Copy out the material below, substituting "vertical axis" for every "y-axis" and leaving everything else as it is.

# # # # # # #

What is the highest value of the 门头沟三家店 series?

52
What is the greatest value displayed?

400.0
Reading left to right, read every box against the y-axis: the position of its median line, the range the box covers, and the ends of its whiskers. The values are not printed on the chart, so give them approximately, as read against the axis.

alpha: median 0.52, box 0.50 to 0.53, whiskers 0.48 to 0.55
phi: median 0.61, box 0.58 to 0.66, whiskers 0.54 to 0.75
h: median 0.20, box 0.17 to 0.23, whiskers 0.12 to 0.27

# # # # # # #

- [Output]:
What is the highest value of the 门头沟三家店 series?

52
What is the greatest value displayed?

400.0
Reading left to right, read every box against the vertical axis: the position of its median line, the range the box covers, and the ends of its whiskers. The values are not printed on the chart, so give them approximately, as read against the axis.

alpha: median 0.52, box 0.50 to 0.53, whiskers 0.48 to 0.55
phi: median 0.61, box 0.58 to 0.66, whiskers 0.54 to 0.75
h: median 0.20, box 0.17 to 0.23, whiskers 0.12 to 0.27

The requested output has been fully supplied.